In Le Détroit, the “haunted castle” – in this case, in its modern variant of a state-owned apartment block – is located in a place that represents, par excellence, the end of the age of industry and of the American dream: Detroit – the former flower of the North American automobile industry and at the same time centre of racial unrest during the 1960s. Whereas the demolition of the concrete settlement “Pruitt Igoe”, in 1972, can still be read as the euphoric prelude to postmodernity, the decaying ghost town Detroit, in which a third of the urban area lays fallow, still stands for the enduring failure of modernity – and for the creeping demise of Western “capitals”, both of capital cities and of 20th century Capitalism.
With recourse to the “Legends of Detroit”, compiled in the 18th century and according to which the city was under a curse as well as to the story “The Haunting of Hill House” (1959), Le Détroit takes place in “Hermann Gardens”, a derelict residential district of Detroit which, in former times had been inhabited by a predominantly black population. The protagonist, a black civilian policewoman (?), oscillates between her car and the eerie house in order to leave, to discover and to backtrack traces in an endless circle. She is constantly at work and yet it appears as if she had never been there.

Inconsolable Memories, 2005

If one follows essayist Ivan de la Nuez’s reading then, as a vanishing point of the Cuban Revolution, Miami was probably the first post-Communist city. Miami is also both the absent and present vanishing point in Douglas’ film installation Inconsolable Memories. Shot in a studio, the action centres in 1980s Cuba at the time of the so-called “Mariel Boat lift” whereby over 125.000 Cubans, among them numerous prison inmates, were permitted to leave the island for Miami.

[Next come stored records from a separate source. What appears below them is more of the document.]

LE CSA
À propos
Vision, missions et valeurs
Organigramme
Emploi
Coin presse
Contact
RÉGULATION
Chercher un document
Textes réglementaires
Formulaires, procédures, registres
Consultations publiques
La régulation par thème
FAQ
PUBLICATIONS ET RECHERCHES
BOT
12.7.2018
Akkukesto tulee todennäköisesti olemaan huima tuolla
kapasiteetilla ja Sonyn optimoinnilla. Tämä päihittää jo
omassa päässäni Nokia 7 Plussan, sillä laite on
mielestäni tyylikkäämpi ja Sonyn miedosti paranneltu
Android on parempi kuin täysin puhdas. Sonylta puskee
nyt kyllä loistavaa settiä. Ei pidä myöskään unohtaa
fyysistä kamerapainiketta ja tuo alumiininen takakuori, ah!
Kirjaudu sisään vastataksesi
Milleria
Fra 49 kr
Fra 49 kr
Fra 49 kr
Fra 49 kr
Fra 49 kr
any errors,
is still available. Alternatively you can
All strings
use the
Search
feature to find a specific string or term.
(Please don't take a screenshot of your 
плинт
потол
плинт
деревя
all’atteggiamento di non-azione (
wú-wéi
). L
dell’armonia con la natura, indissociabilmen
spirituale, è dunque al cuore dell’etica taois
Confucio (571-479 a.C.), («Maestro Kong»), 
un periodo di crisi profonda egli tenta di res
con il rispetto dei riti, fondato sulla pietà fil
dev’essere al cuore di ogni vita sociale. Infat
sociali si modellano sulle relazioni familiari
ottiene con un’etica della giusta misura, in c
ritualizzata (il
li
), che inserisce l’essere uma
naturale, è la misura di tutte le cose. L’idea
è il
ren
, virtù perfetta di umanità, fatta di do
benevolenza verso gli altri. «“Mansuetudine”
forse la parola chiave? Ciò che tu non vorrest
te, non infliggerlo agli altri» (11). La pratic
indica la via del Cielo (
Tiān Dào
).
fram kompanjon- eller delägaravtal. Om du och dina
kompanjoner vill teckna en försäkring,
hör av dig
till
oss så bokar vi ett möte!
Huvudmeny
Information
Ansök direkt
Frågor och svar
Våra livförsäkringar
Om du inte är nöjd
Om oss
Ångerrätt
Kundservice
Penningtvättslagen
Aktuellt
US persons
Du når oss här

Here, Douglas makes reference to Tomás Gutiérrez Aleas’ film “Memorias del subdesarollo” (Memories of Underdevelopment), the story of which is set in the 1960s, more precisely, at the time of the “Bay of Pigs Invasion” and the first great exodus to Miami. As in Sandmann, Douglas has transformed the white protagonist into an Afro-American; an architect, whose inner exile – alternating between prison, apartment, island and “inconsolable memories” – is interwoven with the external (and at the same time absent) exile (Miami).

Recombinant narratives

Similar to others of Douglas’ works, Inconsolable Memories merges various periods. He achieves this, however, not solely at the narrative level of the “remake”. For what, at a first glance, appears as a one-channel-projection installation is actually based on the superposition of two 16 mm films of different length facilitating 15 variations of the montage between both tracks. Cut and montage both become a performative process, set in motion, live, by the machine. In Journey into Fear, the random-controlled machine recombines the repetitive action sequences between the two protagonists united on a ship with diverging dialogues, added to the actions as variable soundtracks. These “recombinant narratives” (Douglas) extend the process of the loop by controlled, yet arbitrary shifts within the montage. In Suspiria, the possible combinations between the place of the event and the actions of the ghostly creatures reach to infinity.